Stored entries
════════════════
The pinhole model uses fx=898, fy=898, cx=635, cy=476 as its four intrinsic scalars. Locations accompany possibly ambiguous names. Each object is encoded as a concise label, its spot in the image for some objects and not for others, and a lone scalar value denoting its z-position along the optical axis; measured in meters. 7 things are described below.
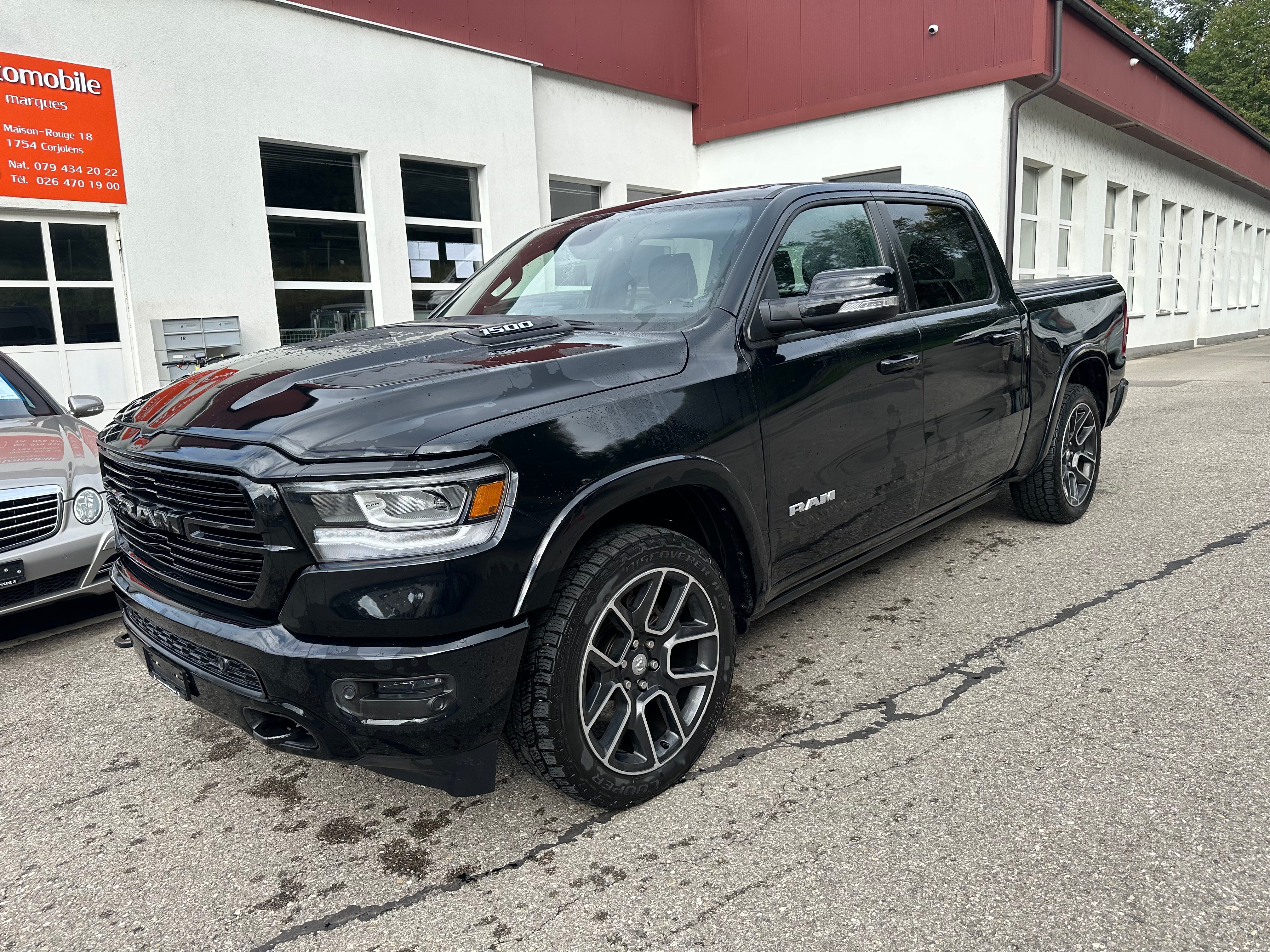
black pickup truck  2.17
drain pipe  12.15
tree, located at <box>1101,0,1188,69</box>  46.06
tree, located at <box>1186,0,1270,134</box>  43.09
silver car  4.11
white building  8.46
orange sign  7.78
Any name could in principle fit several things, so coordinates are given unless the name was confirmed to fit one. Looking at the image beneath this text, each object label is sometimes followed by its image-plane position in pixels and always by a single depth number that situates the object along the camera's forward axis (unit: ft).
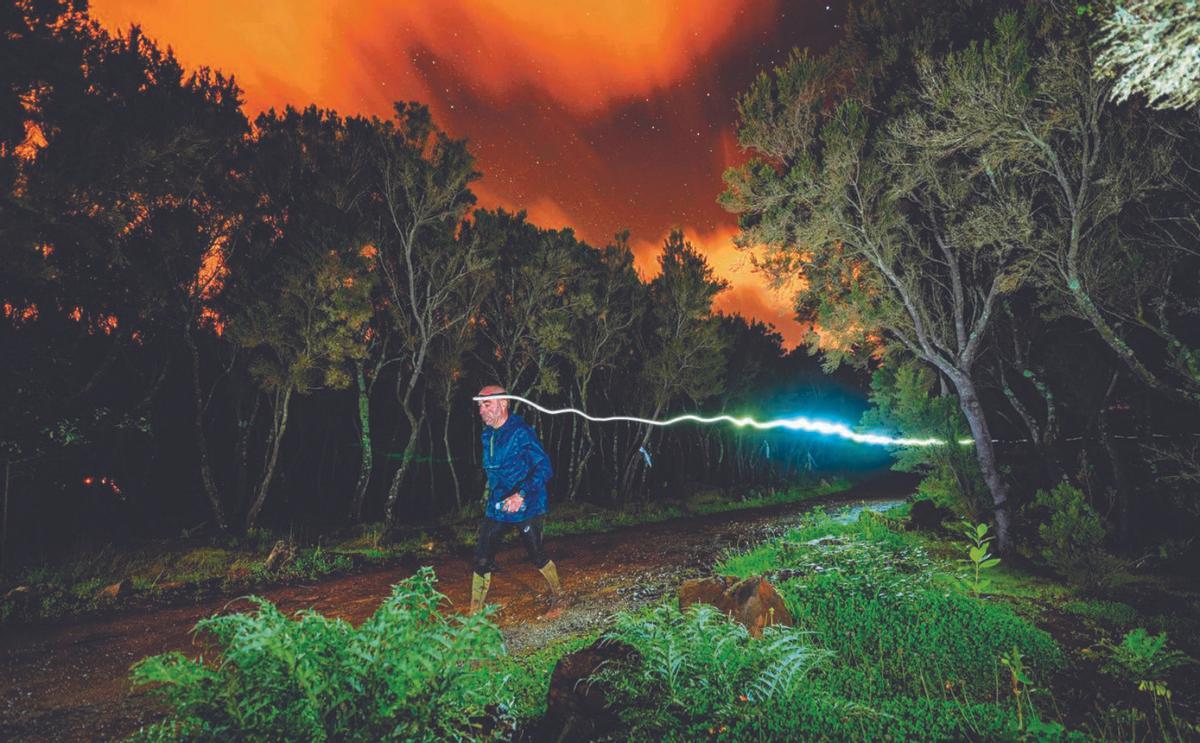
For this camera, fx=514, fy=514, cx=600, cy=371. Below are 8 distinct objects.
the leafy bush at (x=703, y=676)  9.76
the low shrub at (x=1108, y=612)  18.48
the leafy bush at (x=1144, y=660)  12.74
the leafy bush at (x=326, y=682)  7.89
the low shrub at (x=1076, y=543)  22.45
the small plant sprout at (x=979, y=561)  18.49
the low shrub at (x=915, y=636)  13.43
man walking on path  21.61
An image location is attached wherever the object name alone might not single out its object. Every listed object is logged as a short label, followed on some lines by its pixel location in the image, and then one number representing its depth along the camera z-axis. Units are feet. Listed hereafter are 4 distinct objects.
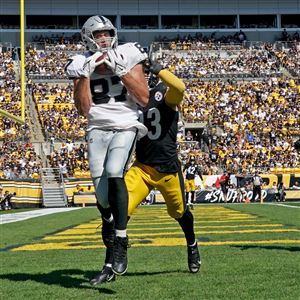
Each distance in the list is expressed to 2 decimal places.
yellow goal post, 61.24
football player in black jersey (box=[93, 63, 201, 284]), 27.56
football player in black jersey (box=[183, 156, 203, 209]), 95.98
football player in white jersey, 24.13
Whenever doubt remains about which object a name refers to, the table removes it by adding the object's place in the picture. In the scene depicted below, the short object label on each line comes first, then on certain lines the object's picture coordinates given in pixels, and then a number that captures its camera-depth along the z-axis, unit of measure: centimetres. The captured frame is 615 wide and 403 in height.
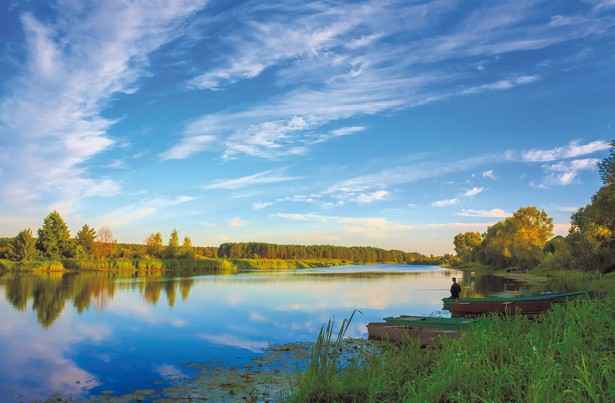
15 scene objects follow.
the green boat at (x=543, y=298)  1925
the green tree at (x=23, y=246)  7506
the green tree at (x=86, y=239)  9500
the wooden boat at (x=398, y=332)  1379
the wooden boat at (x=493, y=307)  1989
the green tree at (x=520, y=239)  7375
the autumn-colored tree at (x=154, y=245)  10315
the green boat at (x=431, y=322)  1578
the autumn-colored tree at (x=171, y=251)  10081
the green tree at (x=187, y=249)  10280
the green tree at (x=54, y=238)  8081
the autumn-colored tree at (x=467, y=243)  12244
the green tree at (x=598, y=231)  2983
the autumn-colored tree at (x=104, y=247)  9654
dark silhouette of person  2577
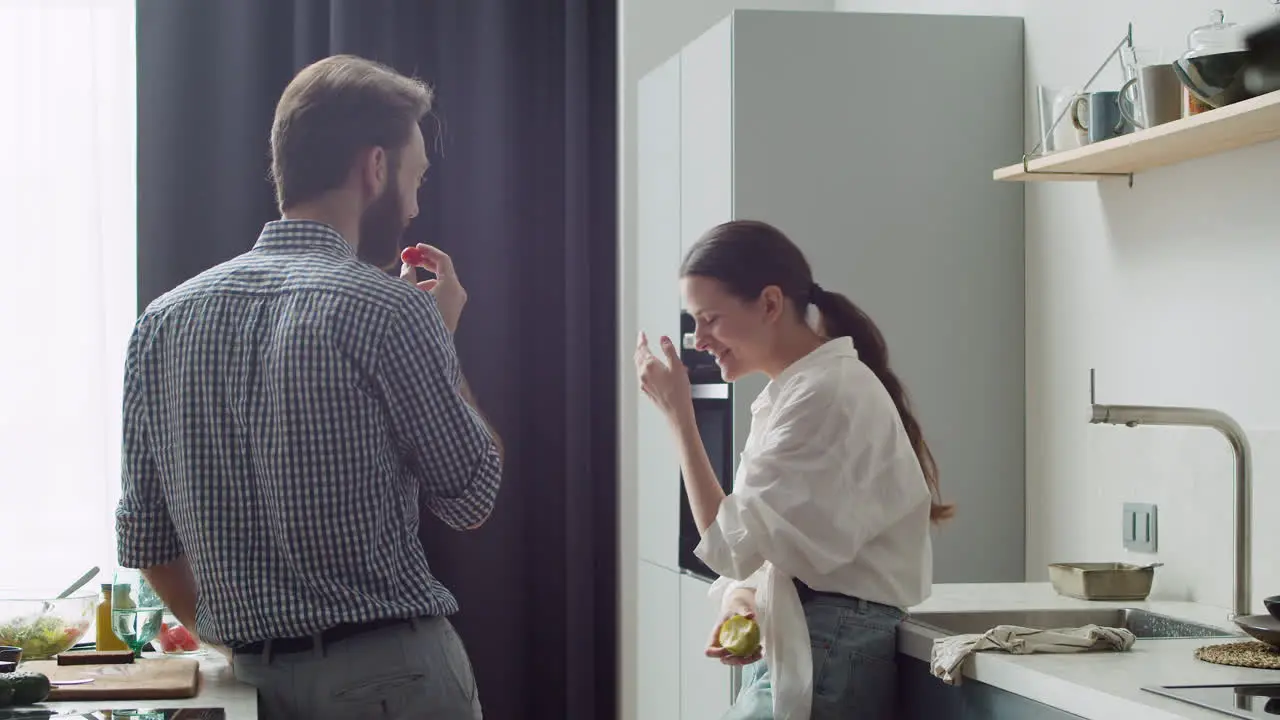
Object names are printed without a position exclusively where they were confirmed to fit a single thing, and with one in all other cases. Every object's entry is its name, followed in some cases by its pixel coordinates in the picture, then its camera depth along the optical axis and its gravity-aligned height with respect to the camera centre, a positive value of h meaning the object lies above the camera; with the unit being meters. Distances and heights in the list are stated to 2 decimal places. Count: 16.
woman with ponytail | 1.98 -0.26
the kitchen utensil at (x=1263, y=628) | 1.79 -0.36
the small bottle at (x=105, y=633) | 2.19 -0.43
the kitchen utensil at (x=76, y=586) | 1.96 -0.35
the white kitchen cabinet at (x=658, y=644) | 3.59 -0.77
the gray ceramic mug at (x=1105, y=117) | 2.47 +0.41
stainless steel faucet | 2.06 -0.13
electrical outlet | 2.54 -0.32
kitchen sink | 2.28 -0.44
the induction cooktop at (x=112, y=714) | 1.54 -0.40
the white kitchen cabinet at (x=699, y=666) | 3.21 -0.74
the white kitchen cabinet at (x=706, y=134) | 3.12 +0.50
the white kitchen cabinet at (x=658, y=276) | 3.54 +0.19
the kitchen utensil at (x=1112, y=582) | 2.41 -0.40
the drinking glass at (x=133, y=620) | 2.08 -0.39
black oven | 3.16 -0.16
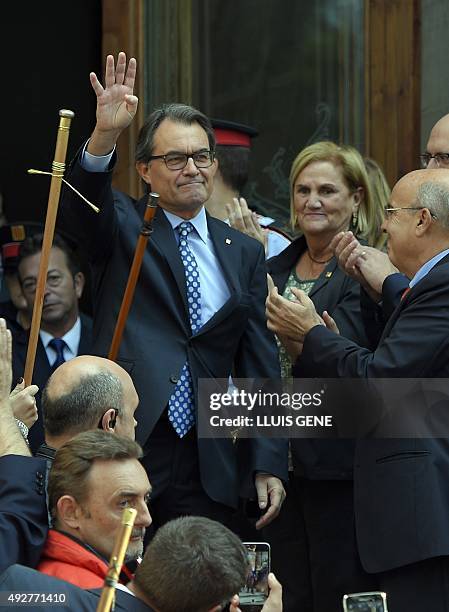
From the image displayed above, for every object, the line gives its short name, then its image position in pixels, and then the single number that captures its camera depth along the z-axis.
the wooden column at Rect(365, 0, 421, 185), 14.52
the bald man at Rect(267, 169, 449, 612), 9.06
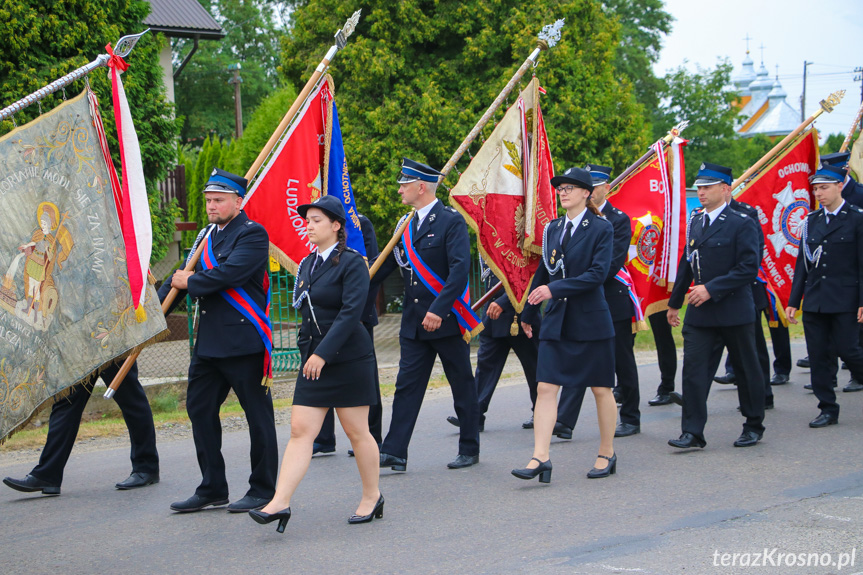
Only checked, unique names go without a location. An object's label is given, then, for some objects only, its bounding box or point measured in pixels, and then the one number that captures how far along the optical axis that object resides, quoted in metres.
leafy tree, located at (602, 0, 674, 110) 33.06
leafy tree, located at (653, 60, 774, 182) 35.03
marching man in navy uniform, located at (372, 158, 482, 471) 6.36
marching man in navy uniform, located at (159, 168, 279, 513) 5.43
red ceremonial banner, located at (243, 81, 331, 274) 6.39
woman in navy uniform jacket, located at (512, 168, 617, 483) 6.00
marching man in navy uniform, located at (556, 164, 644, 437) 7.34
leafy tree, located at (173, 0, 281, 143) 39.53
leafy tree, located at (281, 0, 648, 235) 14.49
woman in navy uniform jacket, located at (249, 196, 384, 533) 4.93
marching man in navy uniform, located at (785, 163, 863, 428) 7.60
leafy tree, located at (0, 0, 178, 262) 10.19
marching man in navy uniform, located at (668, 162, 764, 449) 6.77
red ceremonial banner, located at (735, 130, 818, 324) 9.05
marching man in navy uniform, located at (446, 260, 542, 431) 7.51
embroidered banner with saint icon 4.61
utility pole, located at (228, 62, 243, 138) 32.78
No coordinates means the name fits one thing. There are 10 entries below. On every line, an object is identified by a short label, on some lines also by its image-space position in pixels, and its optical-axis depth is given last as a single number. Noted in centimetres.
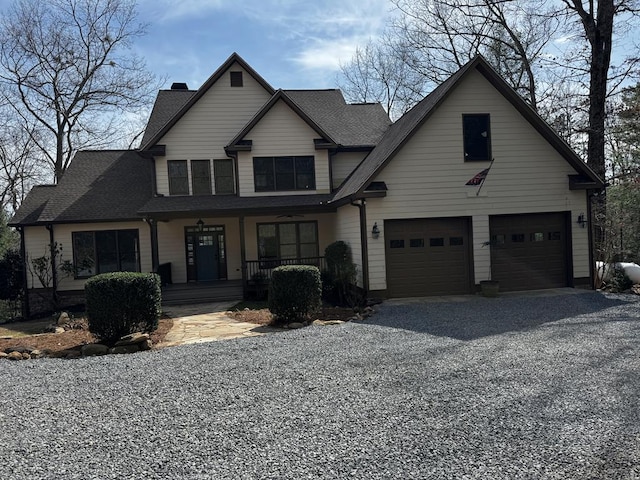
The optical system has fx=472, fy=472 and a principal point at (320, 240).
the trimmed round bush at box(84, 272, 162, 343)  877
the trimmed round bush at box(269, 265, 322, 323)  1044
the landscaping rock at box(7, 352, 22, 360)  813
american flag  1355
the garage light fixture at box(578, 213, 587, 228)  1417
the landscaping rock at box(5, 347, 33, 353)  849
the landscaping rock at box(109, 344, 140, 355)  848
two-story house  1375
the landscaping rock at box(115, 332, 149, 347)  859
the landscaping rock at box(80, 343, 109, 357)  840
════════════════
● WORK INSTRUCTION
Each of the entries above must be copied exactly, but the pictures stay out.

● SOLUTION FOR THIS TASK
The pinhole model uses fx=898, fy=898, cx=635, cy=476 as its four intrinsic scalars. Locations accompany possibly ambiguous names. Each object is encoded as a concise label, its spot in the image for some objects and not for others, and a lone scalar value denoting its z-position along the optical axis; measured in meters. 7 things are described below.
black pickup truck  2.17
drain pipe  12.15
tree, located at <box>1101,0,1188,69</box>  46.06
tree, located at <box>1186,0,1270,134</box>  43.09
silver car  4.11
white building  8.46
orange sign  7.78
Any name could in principle fit several things, so coordinates are given unless the name was confirmed to fit one. Looking at the image beneath this text, each object label is sometimes followed by its image-plane position in pixels and always by a single depth number that situates the object along the camera's forward axis (unit: ft).
For this camera, fx=514, fy=514, cx=600, cy=371. Below are 8 distinct objects.
the leafy bush at (x=703, y=676)  9.76
the low shrub at (x=1108, y=612)  18.48
the leafy bush at (x=1144, y=660)  12.74
the leafy bush at (x=326, y=682)  7.89
the low shrub at (x=1076, y=543)  22.45
the small plant sprout at (x=979, y=561)  18.49
the low shrub at (x=915, y=636)  13.43
man walking on path  21.61
An image location is attached wherever the object name alone might not single out its object. Every listed object is logged as a short label, followed on some lines by its pixel location in the image, and then one number representing its depth along the camera z-axis. Units are feet. Listed hereafter are 4 distinct objects.
Each distance in the list is expressed to 2 decimal places.
yellow goal post, 61.24
football player in black jersey (box=[93, 63, 201, 284]), 27.56
football player in black jersey (box=[183, 156, 203, 209]), 95.98
football player in white jersey, 24.13
Whenever doubt remains about which object a name refers to, the table removes it by adding the object's place in the picture. In the scene depicted below, the short object label on each line comes first, then on certain lines the object's picture coordinates given in pixels, and then a number that captures its camera-depth along the z-axis, unit of measure: centimetres. The captured frame is 615 wide and 403 in height.
15 scene objects follow.
the green boat at (x=543, y=298)  1925
the green tree at (x=23, y=246)  7506
the green tree at (x=86, y=239)  9500
the wooden boat at (x=398, y=332)  1379
the wooden boat at (x=493, y=307)  1989
the green tree at (x=520, y=239)  7375
the autumn-colored tree at (x=154, y=245)  10315
the green boat at (x=431, y=322)  1578
the autumn-colored tree at (x=171, y=251)  10081
the green tree at (x=187, y=249)  10280
the green tree at (x=54, y=238)  8081
the autumn-colored tree at (x=467, y=243)  12244
the green tree at (x=598, y=231)  2983
the autumn-colored tree at (x=104, y=247)  9654
dark silhouette of person  2577
Object names are printed without a position exclusively where they were confirmed to fit a single thing, and with one in all other cases. Every object's entry is its name, followed in some cases by its pixel coordinates in the picture, then its camera depth along the optical axis and its gravity-aligned height with respect to the camera centre, a positive value of h meaning the object lies above the camera; with the unit being meters. Distances and heights in the list are stated to 2 decimal places. Count: 16.
woman with ponytail | 1.98 -0.26
the kitchen utensil at (x=1263, y=628) | 1.79 -0.36
the small bottle at (x=105, y=633) | 2.19 -0.43
the kitchen utensil at (x=76, y=586) | 1.96 -0.35
the white kitchen cabinet at (x=658, y=644) | 3.59 -0.77
the gray ceramic mug at (x=1105, y=117) | 2.47 +0.41
stainless steel faucet | 2.06 -0.13
electrical outlet | 2.54 -0.32
kitchen sink | 2.28 -0.44
the induction cooktop at (x=112, y=714) | 1.54 -0.40
the white kitchen cabinet at (x=699, y=666) | 3.21 -0.74
the white kitchen cabinet at (x=706, y=134) | 3.12 +0.50
the white kitchen cabinet at (x=658, y=276) | 3.54 +0.19
the kitchen utensil at (x=1112, y=582) | 2.41 -0.40
the drinking glass at (x=133, y=620) | 2.08 -0.39
black oven | 3.16 -0.16
From the image displayed above, for every object, the line gives its short name, then its image position in pixels, and then the single number that captures its camera depth along the z-axis.
the wooden column at Rect(365, 0, 421, 185), 14.52
the bald man at Rect(267, 169, 449, 612), 9.06
Only checked, unique names go without a location. An object's label is given, then, for some objects only, its bounding box or point measured in pixels, and then the one number that captures how far along the optical axis that object resides, quoted in metres.
leafy tree, located at (602, 0, 674, 110) 33.06
leafy tree, located at (653, 60, 774, 182) 35.03
marching man in navy uniform, located at (372, 158, 482, 471) 6.36
marching man in navy uniform, located at (159, 168, 279, 513) 5.43
red ceremonial banner, located at (243, 81, 331, 274) 6.39
woman in navy uniform jacket, located at (512, 168, 617, 483) 6.00
marching man in navy uniform, located at (556, 164, 644, 437) 7.34
leafy tree, located at (173, 0, 281, 143) 39.53
leafy tree, located at (281, 0, 648, 235) 14.49
woman in navy uniform jacket, located at (249, 196, 384, 533) 4.93
marching man in navy uniform, located at (785, 163, 863, 428) 7.60
leafy tree, located at (0, 0, 178, 262) 10.19
marching man in navy uniform, located at (668, 162, 764, 449) 6.77
red ceremonial banner, located at (735, 130, 818, 324) 9.05
marching man in navy uniform, located at (446, 260, 542, 431) 7.51
embroidered banner with saint icon 4.61
utility pole, located at (228, 62, 243, 138) 32.78
No coordinates means the name fits one thing. There are 10 entries below. On every line, an object is identified by a short label, on some lines also by its image-space position in pixels, and its optical-axis depth is given last as a single number. Noted in centimetres.
The optical system has fx=472, fy=472 and a principal point at (320, 240).
the trimmed round bush at box(84, 272, 162, 343)  877
the trimmed round bush at box(269, 265, 322, 323)  1044
the landscaping rock at box(7, 352, 22, 360)  813
american flag  1355
the garage light fixture at box(578, 213, 587, 228)  1417
the landscaping rock at box(5, 347, 33, 353)  849
the landscaping rock at box(109, 344, 140, 355)  848
two-story house  1375
the landscaping rock at box(115, 332, 149, 347)  859
the landscaping rock at box(80, 343, 109, 357)  840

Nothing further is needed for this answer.